* Assignment: Using the data below, count the lines where "when" appears, and answer with the number alone.

(Collected data)
-------
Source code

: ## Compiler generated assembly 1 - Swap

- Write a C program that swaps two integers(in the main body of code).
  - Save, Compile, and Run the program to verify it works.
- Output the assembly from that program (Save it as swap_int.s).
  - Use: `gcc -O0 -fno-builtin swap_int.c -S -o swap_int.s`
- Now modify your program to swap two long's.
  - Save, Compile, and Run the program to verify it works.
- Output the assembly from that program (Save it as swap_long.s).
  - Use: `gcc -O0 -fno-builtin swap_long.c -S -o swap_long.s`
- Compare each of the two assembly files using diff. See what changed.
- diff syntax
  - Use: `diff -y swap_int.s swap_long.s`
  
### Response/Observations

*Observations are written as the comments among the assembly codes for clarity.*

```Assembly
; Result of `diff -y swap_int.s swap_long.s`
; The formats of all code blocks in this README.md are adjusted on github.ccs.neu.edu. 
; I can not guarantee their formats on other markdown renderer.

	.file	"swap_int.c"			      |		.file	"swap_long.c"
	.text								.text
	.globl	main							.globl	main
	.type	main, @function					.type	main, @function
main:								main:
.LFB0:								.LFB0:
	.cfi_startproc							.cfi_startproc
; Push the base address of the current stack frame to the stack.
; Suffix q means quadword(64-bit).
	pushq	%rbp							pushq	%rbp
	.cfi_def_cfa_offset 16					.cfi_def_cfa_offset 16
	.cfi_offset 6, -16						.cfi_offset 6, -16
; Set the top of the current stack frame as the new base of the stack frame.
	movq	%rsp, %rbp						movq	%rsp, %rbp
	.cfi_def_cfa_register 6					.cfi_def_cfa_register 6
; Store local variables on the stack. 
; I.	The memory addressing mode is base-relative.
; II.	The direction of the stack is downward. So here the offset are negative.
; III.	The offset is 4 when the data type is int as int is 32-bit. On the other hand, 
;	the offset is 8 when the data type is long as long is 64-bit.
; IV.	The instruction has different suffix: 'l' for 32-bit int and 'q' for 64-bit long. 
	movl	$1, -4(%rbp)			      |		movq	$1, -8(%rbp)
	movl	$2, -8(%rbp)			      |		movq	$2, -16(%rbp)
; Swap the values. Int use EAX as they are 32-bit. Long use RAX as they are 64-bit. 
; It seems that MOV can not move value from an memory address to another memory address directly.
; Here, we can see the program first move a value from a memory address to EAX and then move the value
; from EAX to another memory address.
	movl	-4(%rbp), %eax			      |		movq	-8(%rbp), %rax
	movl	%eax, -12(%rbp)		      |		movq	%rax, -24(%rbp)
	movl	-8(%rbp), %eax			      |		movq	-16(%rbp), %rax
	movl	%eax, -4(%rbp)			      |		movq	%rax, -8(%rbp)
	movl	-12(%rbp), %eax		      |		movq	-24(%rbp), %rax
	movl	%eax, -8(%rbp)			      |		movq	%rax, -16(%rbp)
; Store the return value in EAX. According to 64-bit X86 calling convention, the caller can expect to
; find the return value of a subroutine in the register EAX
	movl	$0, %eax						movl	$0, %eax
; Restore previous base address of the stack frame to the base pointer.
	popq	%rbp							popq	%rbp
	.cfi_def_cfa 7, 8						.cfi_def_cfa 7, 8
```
-------
* Reply: 2